WEFA Uluslararası İnsani Yardım Organizasyonu olarak, çalışma yaptığımız ülkelere senenin belli periyotlarında ziyaretler gerçekleştiriyoruz. Program kapsamında katarakt ameliyatları, su kuyusu açılışları ve adak, akika kurban kesimleri yaparken, yetimlerimizin harçlıklarını da elden teslim ediyor, aileleri ile beraber yemek programı organize ediyoruz. Ülkede bulunduğumuz zaman zarfında bölge halkının ihtiyaçlarını yerinde tespit ederek yeni projeler de geliştiriyoruz.
Bu senenin şubat ayında Zanzibar’a yaptığımız ziyarette bize eşlik eden Ebuzer Kılıç ile yaptığımız röportajı sizlerle paylaşmak istiyoruz.

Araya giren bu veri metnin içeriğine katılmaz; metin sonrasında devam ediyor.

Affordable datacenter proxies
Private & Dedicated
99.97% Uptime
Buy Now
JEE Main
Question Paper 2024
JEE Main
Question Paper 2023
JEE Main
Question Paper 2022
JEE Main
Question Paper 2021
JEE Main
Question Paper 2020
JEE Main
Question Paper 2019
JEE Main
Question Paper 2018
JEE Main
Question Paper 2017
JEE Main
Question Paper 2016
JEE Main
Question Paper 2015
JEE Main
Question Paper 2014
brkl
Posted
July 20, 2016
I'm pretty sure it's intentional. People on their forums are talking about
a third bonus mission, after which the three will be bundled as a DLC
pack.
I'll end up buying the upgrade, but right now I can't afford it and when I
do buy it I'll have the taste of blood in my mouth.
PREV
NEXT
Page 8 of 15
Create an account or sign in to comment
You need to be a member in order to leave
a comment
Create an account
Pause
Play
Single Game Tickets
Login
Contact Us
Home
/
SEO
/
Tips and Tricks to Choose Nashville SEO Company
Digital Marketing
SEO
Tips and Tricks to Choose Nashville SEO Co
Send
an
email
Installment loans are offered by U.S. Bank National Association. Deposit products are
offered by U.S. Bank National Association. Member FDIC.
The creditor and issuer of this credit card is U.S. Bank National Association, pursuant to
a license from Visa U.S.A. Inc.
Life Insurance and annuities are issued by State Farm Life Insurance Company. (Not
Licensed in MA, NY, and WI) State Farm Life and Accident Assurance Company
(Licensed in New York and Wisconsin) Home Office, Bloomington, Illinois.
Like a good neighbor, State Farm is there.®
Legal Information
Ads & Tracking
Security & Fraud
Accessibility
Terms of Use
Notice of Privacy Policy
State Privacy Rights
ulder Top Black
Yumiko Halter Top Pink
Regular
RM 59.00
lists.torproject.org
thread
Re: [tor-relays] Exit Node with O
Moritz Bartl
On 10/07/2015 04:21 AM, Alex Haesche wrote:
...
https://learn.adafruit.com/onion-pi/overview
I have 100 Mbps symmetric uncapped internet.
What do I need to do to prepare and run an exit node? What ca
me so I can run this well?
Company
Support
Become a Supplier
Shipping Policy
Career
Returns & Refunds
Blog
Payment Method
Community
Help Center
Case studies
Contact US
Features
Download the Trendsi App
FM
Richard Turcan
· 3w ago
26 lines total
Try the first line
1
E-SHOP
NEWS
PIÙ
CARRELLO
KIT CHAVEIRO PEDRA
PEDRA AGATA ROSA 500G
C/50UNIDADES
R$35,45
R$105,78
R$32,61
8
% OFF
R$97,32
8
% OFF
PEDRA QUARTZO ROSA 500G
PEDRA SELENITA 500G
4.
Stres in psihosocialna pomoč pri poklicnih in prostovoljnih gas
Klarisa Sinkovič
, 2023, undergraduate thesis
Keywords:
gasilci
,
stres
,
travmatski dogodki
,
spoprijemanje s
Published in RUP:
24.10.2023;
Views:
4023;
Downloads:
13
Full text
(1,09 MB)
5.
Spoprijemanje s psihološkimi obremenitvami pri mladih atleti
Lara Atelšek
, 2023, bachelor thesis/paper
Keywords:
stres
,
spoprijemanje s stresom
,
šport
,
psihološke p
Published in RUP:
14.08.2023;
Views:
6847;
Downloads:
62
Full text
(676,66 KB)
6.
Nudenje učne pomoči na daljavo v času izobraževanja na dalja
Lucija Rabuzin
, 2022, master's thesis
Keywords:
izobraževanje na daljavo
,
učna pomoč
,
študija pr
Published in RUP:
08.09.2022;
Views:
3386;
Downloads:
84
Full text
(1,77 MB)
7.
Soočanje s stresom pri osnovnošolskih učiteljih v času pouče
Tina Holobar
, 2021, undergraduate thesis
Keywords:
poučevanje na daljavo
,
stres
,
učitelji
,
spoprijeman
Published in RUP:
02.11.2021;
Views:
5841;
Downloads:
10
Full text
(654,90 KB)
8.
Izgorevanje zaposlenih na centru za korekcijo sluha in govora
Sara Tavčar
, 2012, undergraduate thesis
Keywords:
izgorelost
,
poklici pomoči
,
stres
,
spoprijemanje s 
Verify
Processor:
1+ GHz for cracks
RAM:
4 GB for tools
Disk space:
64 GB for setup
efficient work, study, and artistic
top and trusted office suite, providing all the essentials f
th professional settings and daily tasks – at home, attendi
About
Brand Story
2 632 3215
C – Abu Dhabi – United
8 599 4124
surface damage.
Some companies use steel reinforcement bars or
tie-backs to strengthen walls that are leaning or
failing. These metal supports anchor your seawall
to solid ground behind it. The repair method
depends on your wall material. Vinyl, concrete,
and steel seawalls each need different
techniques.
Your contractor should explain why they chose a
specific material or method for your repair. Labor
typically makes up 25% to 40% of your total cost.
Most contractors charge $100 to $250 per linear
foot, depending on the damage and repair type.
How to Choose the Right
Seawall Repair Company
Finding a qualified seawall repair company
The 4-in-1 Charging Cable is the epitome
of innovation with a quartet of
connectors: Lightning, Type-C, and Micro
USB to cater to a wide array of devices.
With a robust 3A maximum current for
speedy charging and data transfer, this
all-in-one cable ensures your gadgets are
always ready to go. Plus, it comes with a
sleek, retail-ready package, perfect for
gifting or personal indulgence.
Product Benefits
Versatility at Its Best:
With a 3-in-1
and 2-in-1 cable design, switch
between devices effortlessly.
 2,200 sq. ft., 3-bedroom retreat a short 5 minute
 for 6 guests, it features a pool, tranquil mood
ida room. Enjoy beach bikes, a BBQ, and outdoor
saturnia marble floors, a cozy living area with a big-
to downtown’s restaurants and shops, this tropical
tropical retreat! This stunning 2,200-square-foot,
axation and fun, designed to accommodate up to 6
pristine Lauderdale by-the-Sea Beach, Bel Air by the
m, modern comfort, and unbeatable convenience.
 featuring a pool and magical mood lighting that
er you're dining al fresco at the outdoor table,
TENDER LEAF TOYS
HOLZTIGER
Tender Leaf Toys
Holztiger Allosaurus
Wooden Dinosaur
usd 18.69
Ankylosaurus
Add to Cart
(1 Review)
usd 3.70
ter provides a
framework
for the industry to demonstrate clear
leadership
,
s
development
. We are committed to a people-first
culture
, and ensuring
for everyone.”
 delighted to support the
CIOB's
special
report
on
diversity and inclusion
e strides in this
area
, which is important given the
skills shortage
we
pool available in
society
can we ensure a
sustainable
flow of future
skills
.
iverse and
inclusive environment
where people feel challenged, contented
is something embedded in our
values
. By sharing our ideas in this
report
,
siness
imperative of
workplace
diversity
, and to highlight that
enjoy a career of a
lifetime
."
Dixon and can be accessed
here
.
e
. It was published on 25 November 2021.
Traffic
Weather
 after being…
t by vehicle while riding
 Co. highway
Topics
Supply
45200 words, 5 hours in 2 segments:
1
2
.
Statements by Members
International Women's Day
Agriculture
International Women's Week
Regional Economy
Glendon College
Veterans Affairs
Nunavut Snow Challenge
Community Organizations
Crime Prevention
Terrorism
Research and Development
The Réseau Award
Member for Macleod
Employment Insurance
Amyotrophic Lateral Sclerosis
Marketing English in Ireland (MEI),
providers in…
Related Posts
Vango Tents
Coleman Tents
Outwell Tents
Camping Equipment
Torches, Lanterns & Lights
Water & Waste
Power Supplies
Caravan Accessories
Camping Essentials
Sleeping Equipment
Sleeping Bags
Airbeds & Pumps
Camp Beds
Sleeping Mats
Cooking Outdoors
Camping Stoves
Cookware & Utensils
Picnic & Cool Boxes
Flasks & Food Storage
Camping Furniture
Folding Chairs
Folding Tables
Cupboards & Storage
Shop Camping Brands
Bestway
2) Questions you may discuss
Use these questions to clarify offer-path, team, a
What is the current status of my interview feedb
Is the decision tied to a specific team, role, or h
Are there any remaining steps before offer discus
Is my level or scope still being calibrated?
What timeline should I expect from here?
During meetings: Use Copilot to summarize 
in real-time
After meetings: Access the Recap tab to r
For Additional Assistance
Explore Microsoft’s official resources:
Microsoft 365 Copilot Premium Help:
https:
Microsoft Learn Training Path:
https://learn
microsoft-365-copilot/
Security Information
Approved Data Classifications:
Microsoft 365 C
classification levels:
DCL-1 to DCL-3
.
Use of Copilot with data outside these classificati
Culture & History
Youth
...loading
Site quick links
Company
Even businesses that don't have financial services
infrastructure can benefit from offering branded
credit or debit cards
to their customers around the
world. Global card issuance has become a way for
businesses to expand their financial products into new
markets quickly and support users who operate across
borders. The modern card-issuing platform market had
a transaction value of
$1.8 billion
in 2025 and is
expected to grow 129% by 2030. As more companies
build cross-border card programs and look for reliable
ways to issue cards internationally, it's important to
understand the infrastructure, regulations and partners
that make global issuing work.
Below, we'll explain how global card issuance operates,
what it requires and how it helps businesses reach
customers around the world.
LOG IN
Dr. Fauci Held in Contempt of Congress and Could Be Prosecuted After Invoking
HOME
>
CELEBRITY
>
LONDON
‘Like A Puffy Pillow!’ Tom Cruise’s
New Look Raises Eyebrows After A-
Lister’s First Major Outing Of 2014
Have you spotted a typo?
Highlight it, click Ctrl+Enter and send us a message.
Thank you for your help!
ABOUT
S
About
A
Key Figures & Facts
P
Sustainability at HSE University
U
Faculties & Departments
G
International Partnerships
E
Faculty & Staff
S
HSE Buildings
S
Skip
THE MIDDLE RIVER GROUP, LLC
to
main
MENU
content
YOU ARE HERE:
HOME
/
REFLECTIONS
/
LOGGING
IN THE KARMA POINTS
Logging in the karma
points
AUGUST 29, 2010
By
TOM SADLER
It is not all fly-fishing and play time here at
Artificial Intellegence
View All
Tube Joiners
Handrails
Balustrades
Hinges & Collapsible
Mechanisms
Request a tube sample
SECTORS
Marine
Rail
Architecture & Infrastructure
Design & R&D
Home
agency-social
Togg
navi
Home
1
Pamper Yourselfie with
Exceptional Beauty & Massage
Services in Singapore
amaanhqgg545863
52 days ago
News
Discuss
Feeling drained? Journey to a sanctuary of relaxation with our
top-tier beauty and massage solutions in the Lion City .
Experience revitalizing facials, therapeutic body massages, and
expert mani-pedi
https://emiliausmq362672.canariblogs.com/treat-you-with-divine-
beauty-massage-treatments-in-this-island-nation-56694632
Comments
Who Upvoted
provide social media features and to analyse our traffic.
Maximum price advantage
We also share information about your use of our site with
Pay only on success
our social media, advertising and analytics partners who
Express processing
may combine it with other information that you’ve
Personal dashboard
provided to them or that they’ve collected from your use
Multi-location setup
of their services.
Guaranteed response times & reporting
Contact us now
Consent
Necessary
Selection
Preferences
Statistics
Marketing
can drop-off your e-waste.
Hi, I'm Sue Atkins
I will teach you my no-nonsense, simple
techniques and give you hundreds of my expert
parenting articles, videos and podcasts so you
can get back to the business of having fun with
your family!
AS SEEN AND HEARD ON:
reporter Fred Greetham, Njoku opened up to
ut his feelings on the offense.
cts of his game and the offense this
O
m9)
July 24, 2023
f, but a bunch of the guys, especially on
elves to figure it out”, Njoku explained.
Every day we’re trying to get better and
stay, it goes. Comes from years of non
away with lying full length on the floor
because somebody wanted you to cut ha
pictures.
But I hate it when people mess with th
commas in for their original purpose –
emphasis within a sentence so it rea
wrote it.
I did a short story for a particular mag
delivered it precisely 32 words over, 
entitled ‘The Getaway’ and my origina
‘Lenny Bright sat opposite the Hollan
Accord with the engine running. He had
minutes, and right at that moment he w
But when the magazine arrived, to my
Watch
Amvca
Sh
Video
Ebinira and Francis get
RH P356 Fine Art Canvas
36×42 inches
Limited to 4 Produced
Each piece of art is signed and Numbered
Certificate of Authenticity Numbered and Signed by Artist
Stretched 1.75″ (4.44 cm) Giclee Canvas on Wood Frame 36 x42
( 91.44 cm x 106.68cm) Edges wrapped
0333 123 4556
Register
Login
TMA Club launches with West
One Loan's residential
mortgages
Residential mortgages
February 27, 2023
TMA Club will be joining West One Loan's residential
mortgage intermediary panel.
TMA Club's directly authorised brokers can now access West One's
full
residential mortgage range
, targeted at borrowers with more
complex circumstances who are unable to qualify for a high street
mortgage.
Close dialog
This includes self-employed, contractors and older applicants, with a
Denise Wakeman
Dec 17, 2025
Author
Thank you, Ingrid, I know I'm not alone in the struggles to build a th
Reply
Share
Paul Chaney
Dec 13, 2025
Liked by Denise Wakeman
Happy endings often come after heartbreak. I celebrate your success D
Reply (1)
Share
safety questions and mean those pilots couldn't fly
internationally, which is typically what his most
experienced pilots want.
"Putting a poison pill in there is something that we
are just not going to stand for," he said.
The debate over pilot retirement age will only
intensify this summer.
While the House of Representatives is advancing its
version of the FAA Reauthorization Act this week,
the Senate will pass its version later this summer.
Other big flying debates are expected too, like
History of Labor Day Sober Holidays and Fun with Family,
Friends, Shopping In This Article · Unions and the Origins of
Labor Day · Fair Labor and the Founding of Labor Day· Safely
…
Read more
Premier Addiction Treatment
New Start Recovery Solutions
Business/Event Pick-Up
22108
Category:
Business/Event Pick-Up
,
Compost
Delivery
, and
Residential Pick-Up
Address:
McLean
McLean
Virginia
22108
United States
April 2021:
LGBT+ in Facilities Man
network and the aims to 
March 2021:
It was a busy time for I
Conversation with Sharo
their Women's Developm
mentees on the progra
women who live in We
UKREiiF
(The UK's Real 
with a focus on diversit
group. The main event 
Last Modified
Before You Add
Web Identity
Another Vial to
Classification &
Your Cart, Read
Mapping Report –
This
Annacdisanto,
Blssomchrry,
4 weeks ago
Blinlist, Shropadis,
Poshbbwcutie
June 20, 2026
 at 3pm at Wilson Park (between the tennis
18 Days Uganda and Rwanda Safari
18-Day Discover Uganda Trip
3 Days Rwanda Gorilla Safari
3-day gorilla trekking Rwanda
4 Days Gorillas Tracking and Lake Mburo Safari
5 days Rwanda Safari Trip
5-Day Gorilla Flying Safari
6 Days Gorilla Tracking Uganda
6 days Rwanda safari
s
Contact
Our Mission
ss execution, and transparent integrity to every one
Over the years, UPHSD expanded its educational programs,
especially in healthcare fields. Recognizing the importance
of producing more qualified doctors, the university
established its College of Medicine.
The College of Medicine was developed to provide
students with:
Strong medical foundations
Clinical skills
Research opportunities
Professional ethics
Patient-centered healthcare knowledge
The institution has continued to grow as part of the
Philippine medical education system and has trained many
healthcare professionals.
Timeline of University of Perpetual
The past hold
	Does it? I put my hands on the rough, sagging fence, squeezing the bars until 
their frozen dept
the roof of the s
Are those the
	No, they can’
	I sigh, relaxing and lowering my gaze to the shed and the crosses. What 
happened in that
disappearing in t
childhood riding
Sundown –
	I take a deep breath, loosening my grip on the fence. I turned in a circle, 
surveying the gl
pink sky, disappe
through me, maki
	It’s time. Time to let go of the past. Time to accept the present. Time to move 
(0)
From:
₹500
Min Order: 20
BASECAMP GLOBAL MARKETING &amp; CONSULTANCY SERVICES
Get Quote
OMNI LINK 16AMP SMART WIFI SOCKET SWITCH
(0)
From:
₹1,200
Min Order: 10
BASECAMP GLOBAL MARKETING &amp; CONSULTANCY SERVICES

Neden gözlemci olmak istediniz?
İnsan bizzat bazı duyguları yaşamadan, belirli şeyleri kendi gözleriyle görmeden tam anlamıyla anlayamıyor. Afrika’daki Müslüman kardeşlerimizin durumu bizlere anlatılıyor. Ekranlardan izliyoruz. Ancak yaşadığımız çevrede böyle bir duruma alışkın olmadığımız için empati kuramıyoruz. Ben oradaki şartları kendi gözlerimle görmek; hakiki anlamda hakka’l yakın görmek ve anlamak için, daha bilinçli olmak için bu kafileye katılmak istedim.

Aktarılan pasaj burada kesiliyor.